Hani fare dağa küsmüş dağın haberi yok derler ya, iste onun gibi birsey. Hissedilenle mevcudun kopukluğu. Şu kuramcılar var ya, genellemeler yaparlar, kategorize ederler, şemalar icat ederler. Bir heves bir heves sorma gitsin. İnsana ve hayata ait her seyi bir formüller serisi ile açıklama manyaklığı. Bir anahtar keşfetme çılgınlığı. İnsana ait bir krizi adlandırma yarışı. Sokacaksın krize anahtarı çevireceksin gücün yettiğince sorun tanımlanmış olacak. Ve arkasından çözümler yağacak ahmaklığı. Her bir deli kuramcı kendi anahtar şablonlarını geliştirmiş. Kendi dar gerçekliklerinden hareket ederek. Karşımda iki çocuklu bir anne var. Sorunlu diye getirdiği cocukla ilgili bilgi veriyor. Sorunsuz olduğunu düşündüğü cocuk karşıdaki koltukta gözlerini kaçırarak nerde ise yere kapanacak vaziyette oturuyor. Anne duyduğu okuduğu yani etiketlendigi ne varsa bocalama döküyor, problemli olduğunu düşündüğü çocukla ilgili. Çocuğun üç gün önce babasını kaybettiğini içine kapandığını sessizleştiğini özgüven sorunları yaşadığını anlatıyor.

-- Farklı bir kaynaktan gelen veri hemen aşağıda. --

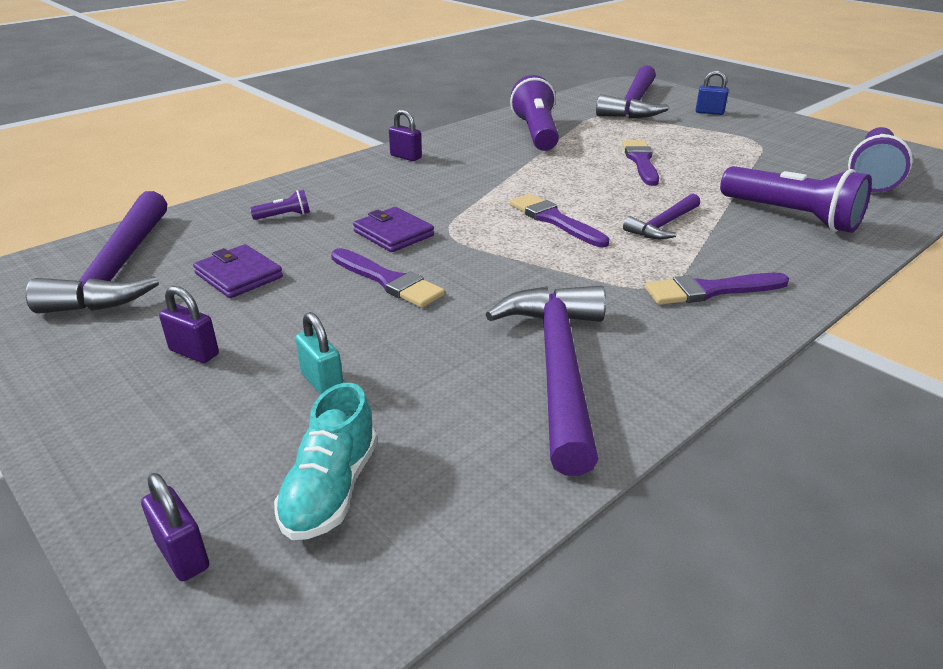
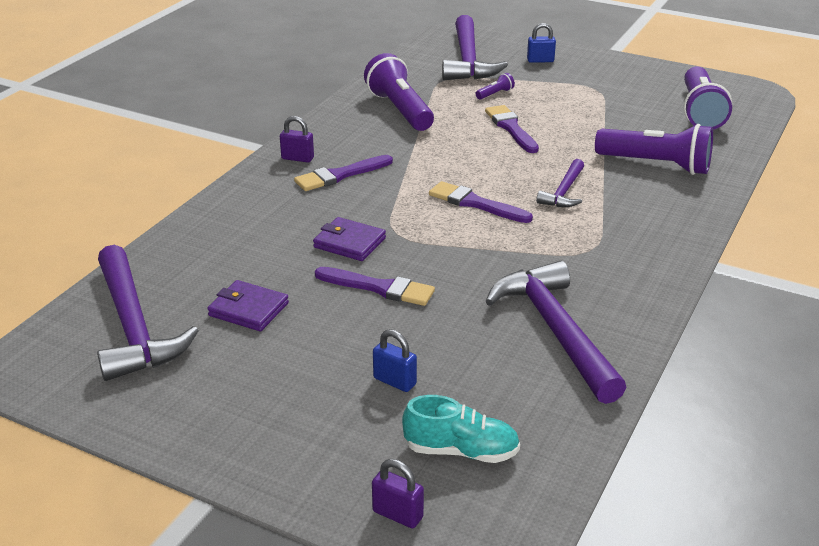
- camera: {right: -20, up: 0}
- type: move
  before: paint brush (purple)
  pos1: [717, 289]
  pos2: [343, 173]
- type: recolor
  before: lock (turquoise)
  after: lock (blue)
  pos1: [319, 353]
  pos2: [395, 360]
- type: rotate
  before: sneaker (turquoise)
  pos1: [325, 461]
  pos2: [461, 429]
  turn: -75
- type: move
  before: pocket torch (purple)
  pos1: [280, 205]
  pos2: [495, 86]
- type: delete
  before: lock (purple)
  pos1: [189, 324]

Bu arada çocuk, hani sessiz ve özgüven sorunu olan çocuk, benim sırtıma çıkmış durumda. Bir başka hamle yapmak için kolumu aşağı çekiştirip duruyor. Annede “yapma oğlum” diye çıkışıyor. Öğretilenlerle,(deneyimlediklerimiz yada analiz ettiklerimizle değil) beynimize çiziktirilenlerle insana ait ne varsa bodoslama anlatıyoruz. Açıklamak için bile değil. Anlatarak gevşemek için bile değil, konuşmak için. -Kaygılı bir anne gece boyunca oğlunun nefes alış verişlerini kontrol edebiliyor. Oysa gün boyu çocuk doktorlarının “bir şeyi yok” demelerine rağmen. Beyninden geçen her düşünceyi gerçekmiş gibi algılayarak.-Çocuğa sorular soruyorum. Babanın yitimine dair. O hala masamdaki oyuncak kobra yılanına ulaşmaya çalışıyor. Bu arada kolumdaki güç tükenmek üzere. Anlıyorum ki anne bir kez bile sormamış. Anlamaya çalışmamış. Çocuğa ilişkin kendi beyninden geçenlerin doğruluğunu. Çoğunluk böyle yaşıyor. Kuramcılara bin selam! Keşke olmasaydınız. Tek kişilik hücrelerinizde koca bir insanlığı etiketlediniz. Vebalini biz çekiyoruz. Etiketlenenler bile değil.
Beynimizden geçenlerin doğruluğunu sınamadan geçen bir hayat. Çoğunluğun bir sıkıntısı yok bu duruma dair. Sıkıntı azınlıkta, bas gitsin diyemiyenlerde.